L’oubli est loin d’être le point de départ de ce propos, il est de ces hommes qui n’ont de finalité que de servir leur pays dans l’humilité et l’amour, et ne point s’en servir pour des intérêts personnels ou bien des dividendes immédiats. Il n’a jamais fait l’objet d’aucune polémique, il n’a cessé de manifester son hyper ajustement, tant dans son parcours d’enseignant, qui a façonné l’esprit de plusieurs générations, lui témoignant aujourd’hui de sa grande mesure tout en gardant une admiration constante pour lui, et tant par l’activité politique qu’il a menée avec honnêteté et sincérité.

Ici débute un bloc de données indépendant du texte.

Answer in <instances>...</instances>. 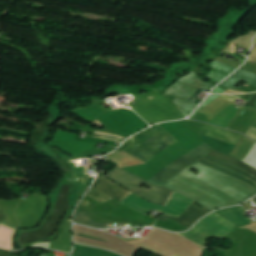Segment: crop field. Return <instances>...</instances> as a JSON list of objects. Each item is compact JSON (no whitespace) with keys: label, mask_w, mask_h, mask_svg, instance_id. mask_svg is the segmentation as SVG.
<instances>
[{"label":"crop field","mask_w":256,"mask_h":256,"mask_svg":"<svg viewBox=\"0 0 256 256\" xmlns=\"http://www.w3.org/2000/svg\"><path fill=\"white\" fill-rule=\"evenodd\" d=\"M253 201H255V202H256V198H255V199H253Z\"/></svg>","instance_id":"25"},{"label":"crop field","mask_w":256,"mask_h":256,"mask_svg":"<svg viewBox=\"0 0 256 256\" xmlns=\"http://www.w3.org/2000/svg\"><path fill=\"white\" fill-rule=\"evenodd\" d=\"M223 92H225V91H223L217 87L212 93H223Z\"/></svg>","instance_id":"23"},{"label":"crop field","mask_w":256,"mask_h":256,"mask_svg":"<svg viewBox=\"0 0 256 256\" xmlns=\"http://www.w3.org/2000/svg\"><path fill=\"white\" fill-rule=\"evenodd\" d=\"M195 168V175L189 169ZM163 186L211 209L241 203L256 194L249 185L198 162L189 166Z\"/></svg>","instance_id":"1"},{"label":"crop field","mask_w":256,"mask_h":256,"mask_svg":"<svg viewBox=\"0 0 256 256\" xmlns=\"http://www.w3.org/2000/svg\"><path fill=\"white\" fill-rule=\"evenodd\" d=\"M218 96H220V95H210L209 98L198 108V110L196 111V113H197L202 107H204L205 105H207L208 103H210L212 100H214V99L217 98ZM196 113H195V114H196ZM195 114H194V115H195ZM194 115H192V116L190 117V119H191Z\"/></svg>","instance_id":"19"},{"label":"crop field","mask_w":256,"mask_h":256,"mask_svg":"<svg viewBox=\"0 0 256 256\" xmlns=\"http://www.w3.org/2000/svg\"><path fill=\"white\" fill-rule=\"evenodd\" d=\"M14 233V229L0 226V247L6 250H12V235Z\"/></svg>","instance_id":"17"},{"label":"crop field","mask_w":256,"mask_h":256,"mask_svg":"<svg viewBox=\"0 0 256 256\" xmlns=\"http://www.w3.org/2000/svg\"><path fill=\"white\" fill-rule=\"evenodd\" d=\"M212 154H215L217 156V157H215V156H213V157H215L217 159H220V160H223V161H226V162H228V163H230V164H232V165H234V166H236V167H238V168L256 176V169H254L253 167H251V166H249V165H247V164H245V163H243V162H241L237 159H234L230 156H227L223 153H220L216 150L212 151L209 155L212 156Z\"/></svg>","instance_id":"13"},{"label":"crop field","mask_w":256,"mask_h":256,"mask_svg":"<svg viewBox=\"0 0 256 256\" xmlns=\"http://www.w3.org/2000/svg\"><path fill=\"white\" fill-rule=\"evenodd\" d=\"M94 137L111 139V140L121 141V142L125 140V138L115 136V135L105 134V133H101V132H96Z\"/></svg>","instance_id":"18"},{"label":"crop field","mask_w":256,"mask_h":256,"mask_svg":"<svg viewBox=\"0 0 256 256\" xmlns=\"http://www.w3.org/2000/svg\"><path fill=\"white\" fill-rule=\"evenodd\" d=\"M198 162L203 163L207 166H210L218 171L234 176L250 185H252L256 189V177L217 159H214L210 156H205L198 160Z\"/></svg>","instance_id":"8"},{"label":"crop field","mask_w":256,"mask_h":256,"mask_svg":"<svg viewBox=\"0 0 256 256\" xmlns=\"http://www.w3.org/2000/svg\"><path fill=\"white\" fill-rule=\"evenodd\" d=\"M72 216V215H71ZM71 216H69L68 218H67V221H71Z\"/></svg>","instance_id":"24"},{"label":"crop field","mask_w":256,"mask_h":256,"mask_svg":"<svg viewBox=\"0 0 256 256\" xmlns=\"http://www.w3.org/2000/svg\"><path fill=\"white\" fill-rule=\"evenodd\" d=\"M89 203H90V202H88V201H86V200L83 199L81 205H80V204H79V205H80L81 207L87 208V206H88Z\"/></svg>","instance_id":"22"},{"label":"crop field","mask_w":256,"mask_h":256,"mask_svg":"<svg viewBox=\"0 0 256 256\" xmlns=\"http://www.w3.org/2000/svg\"><path fill=\"white\" fill-rule=\"evenodd\" d=\"M209 211L210 210H208V209L200 208V207L196 206V204L194 202V204L186 212H184L178 218L177 221H176V219H177L176 217L167 216V215H163V214L160 215L158 220L166 221L169 217H171L176 222L189 228L198 218L202 217Z\"/></svg>","instance_id":"9"},{"label":"crop field","mask_w":256,"mask_h":256,"mask_svg":"<svg viewBox=\"0 0 256 256\" xmlns=\"http://www.w3.org/2000/svg\"><path fill=\"white\" fill-rule=\"evenodd\" d=\"M243 80L256 86V75L241 70H239L231 78L223 82L221 86L232 89Z\"/></svg>","instance_id":"11"},{"label":"crop field","mask_w":256,"mask_h":256,"mask_svg":"<svg viewBox=\"0 0 256 256\" xmlns=\"http://www.w3.org/2000/svg\"><path fill=\"white\" fill-rule=\"evenodd\" d=\"M176 141L158 125L130 138L119 149L126 151L146 163ZM212 150L207 144H202L190 151L179 160L165 168L163 171L150 178L148 181L160 186L180 171L196 162Z\"/></svg>","instance_id":"2"},{"label":"crop field","mask_w":256,"mask_h":256,"mask_svg":"<svg viewBox=\"0 0 256 256\" xmlns=\"http://www.w3.org/2000/svg\"><path fill=\"white\" fill-rule=\"evenodd\" d=\"M209 66H211L213 69L207 76L217 83L224 80L232 71L235 70V68L231 66L216 61L211 63Z\"/></svg>","instance_id":"12"},{"label":"crop field","mask_w":256,"mask_h":256,"mask_svg":"<svg viewBox=\"0 0 256 256\" xmlns=\"http://www.w3.org/2000/svg\"><path fill=\"white\" fill-rule=\"evenodd\" d=\"M234 228L235 225L231 222L213 213L199 222L192 231L182 235L198 244H205L203 238L208 239L211 235L222 236L230 233Z\"/></svg>","instance_id":"6"},{"label":"crop field","mask_w":256,"mask_h":256,"mask_svg":"<svg viewBox=\"0 0 256 256\" xmlns=\"http://www.w3.org/2000/svg\"><path fill=\"white\" fill-rule=\"evenodd\" d=\"M0 256H17V255L0 250Z\"/></svg>","instance_id":"21"},{"label":"crop field","mask_w":256,"mask_h":256,"mask_svg":"<svg viewBox=\"0 0 256 256\" xmlns=\"http://www.w3.org/2000/svg\"><path fill=\"white\" fill-rule=\"evenodd\" d=\"M74 256H120L116 253L91 247L75 245Z\"/></svg>","instance_id":"14"},{"label":"crop field","mask_w":256,"mask_h":256,"mask_svg":"<svg viewBox=\"0 0 256 256\" xmlns=\"http://www.w3.org/2000/svg\"><path fill=\"white\" fill-rule=\"evenodd\" d=\"M75 222L83 223V224L90 225L93 227H101V228H104L105 226L112 225V224H101V223L94 222L91 219L90 212L79 210V209H77L76 214H75Z\"/></svg>","instance_id":"16"},{"label":"crop field","mask_w":256,"mask_h":256,"mask_svg":"<svg viewBox=\"0 0 256 256\" xmlns=\"http://www.w3.org/2000/svg\"><path fill=\"white\" fill-rule=\"evenodd\" d=\"M244 212L246 211L242 207L237 206V207L220 210V211H217L216 213L228 219L229 221L235 223L238 226H243V225L250 224V222H248L246 218L241 214Z\"/></svg>","instance_id":"10"},{"label":"crop field","mask_w":256,"mask_h":256,"mask_svg":"<svg viewBox=\"0 0 256 256\" xmlns=\"http://www.w3.org/2000/svg\"><path fill=\"white\" fill-rule=\"evenodd\" d=\"M193 202L194 201L175 192H173L164 207L153 205L133 193L122 201L124 205L145 215L155 209L160 213L176 217H179L185 210H187Z\"/></svg>","instance_id":"5"},{"label":"crop field","mask_w":256,"mask_h":256,"mask_svg":"<svg viewBox=\"0 0 256 256\" xmlns=\"http://www.w3.org/2000/svg\"><path fill=\"white\" fill-rule=\"evenodd\" d=\"M94 189L112 197L113 199L123 200L126 196H128L131 192L123 189L122 187L102 178L99 176L98 180L93 185ZM88 192V196L95 199L96 201L102 203L106 200L111 199L110 197L92 189Z\"/></svg>","instance_id":"7"},{"label":"crop field","mask_w":256,"mask_h":256,"mask_svg":"<svg viewBox=\"0 0 256 256\" xmlns=\"http://www.w3.org/2000/svg\"><path fill=\"white\" fill-rule=\"evenodd\" d=\"M74 112L77 113L78 115H80L82 118H84L85 120H87L90 123L94 122L96 119H98L104 113H106L98 106L74 110Z\"/></svg>","instance_id":"15"},{"label":"crop field","mask_w":256,"mask_h":256,"mask_svg":"<svg viewBox=\"0 0 256 256\" xmlns=\"http://www.w3.org/2000/svg\"><path fill=\"white\" fill-rule=\"evenodd\" d=\"M245 135L256 141V128L251 126Z\"/></svg>","instance_id":"20"},{"label":"crop field","mask_w":256,"mask_h":256,"mask_svg":"<svg viewBox=\"0 0 256 256\" xmlns=\"http://www.w3.org/2000/svg\"><path fill=\"white\" fill-rule=\"evenodd\" d=\"M197 78V75L192 71L188 75L177 80L166 91L165 96L176 97L172 102L178 107L184 117L189 116V114L197 107V105L189 102L197 90L203 88L210 91L215 85L211 82L206 84Z\"/></svg>","instance_id":"3"},{"label":"crop field","mask_w":256,"mask_h":256,"mask_svg":"<svg viewBox=\"0 0 256 256\" xmlns=\"http://www.w3.org/2000/svg\"><path fill=\"white\" fill-rule=\"evenodd\" d=\"M110 179L122 184L126 188L130 189L131 191H136L138 188H140V184L142 182L148 184L151 186L150 190L145 188H140L137 190L136 194L160 205L164 206L170 195L172 194V191L164 188V187H158L146 180H143L129 172H126L119 168H114L111 171H109V177Z\"/></svg>","instance_id":"4"}]
</instances>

Probablement, s’agit-il surtout d’un être que la vie lui venait chaque matin par la lecture, et c’est à travers les nuages de sa cigarette que j’ai appris à connaître les températures et les tempéraments de l’hiver !
Pendant ses heures libres, toujours seul dans sa chambre, plus au moins, allongé sur son lit, il mijotait avec ses bouquins auxquels il était incessamment en prise, de quoi dire, un esprit qui se construit à ses propres dépens. La sollicitude des choses à venir ne lui tient pas rang entre les choses nécessaires à la vie. C’est une question qu’il savait pertinemment que la capacité humaine ne peut d’elle-même répondre. S’accorder des biens par la licence d’une quelconque autorité, c’est juge-t-il, le comble de la déloyauté, en somme, sa physionomie annonçait son âme.

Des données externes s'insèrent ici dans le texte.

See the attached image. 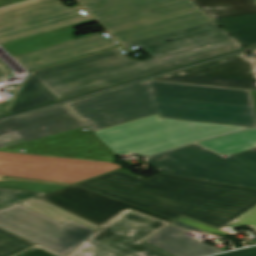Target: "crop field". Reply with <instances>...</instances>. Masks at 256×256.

Il savait nous passionner, nous distraire et nous raconter des inédits aux habitudes décontractées … Il avait l’art de la présence, la discrétion dans la vie ; raisonnable d’allure et d’expression, bien nourri et bien équilibré.
Etait-il l’orphelin qui a très tôt perdu son père ? Je ne m’en suis jamais aperçu. Il cachait une psychanalyse de conciliation maitrisée entre intérieur et extérieur … C’est le départ d’un homme qui nous a toujours fait baigner dans un climat d’une parenté très tendre, profonde et humaine, que nul ne peut combler après ce triste départ. C’est sans le moindre regret que je l’évoque, certainement avec quelques larmes pénibles.
Quelle force m’aurait-il fallu pour interrompre à tout jamais ce départ ?!
Il me racontait des choses et des choses sur lui, autour de la guerre de libération ; il ne cherchait pas ses mots pour dire à quel point ce fut épouvantable, et que chaque jour avait son lot de chagrins à ne pas remuer ; mais on a fini –dit-il- par s’en sortir, et que les choses allaient bien.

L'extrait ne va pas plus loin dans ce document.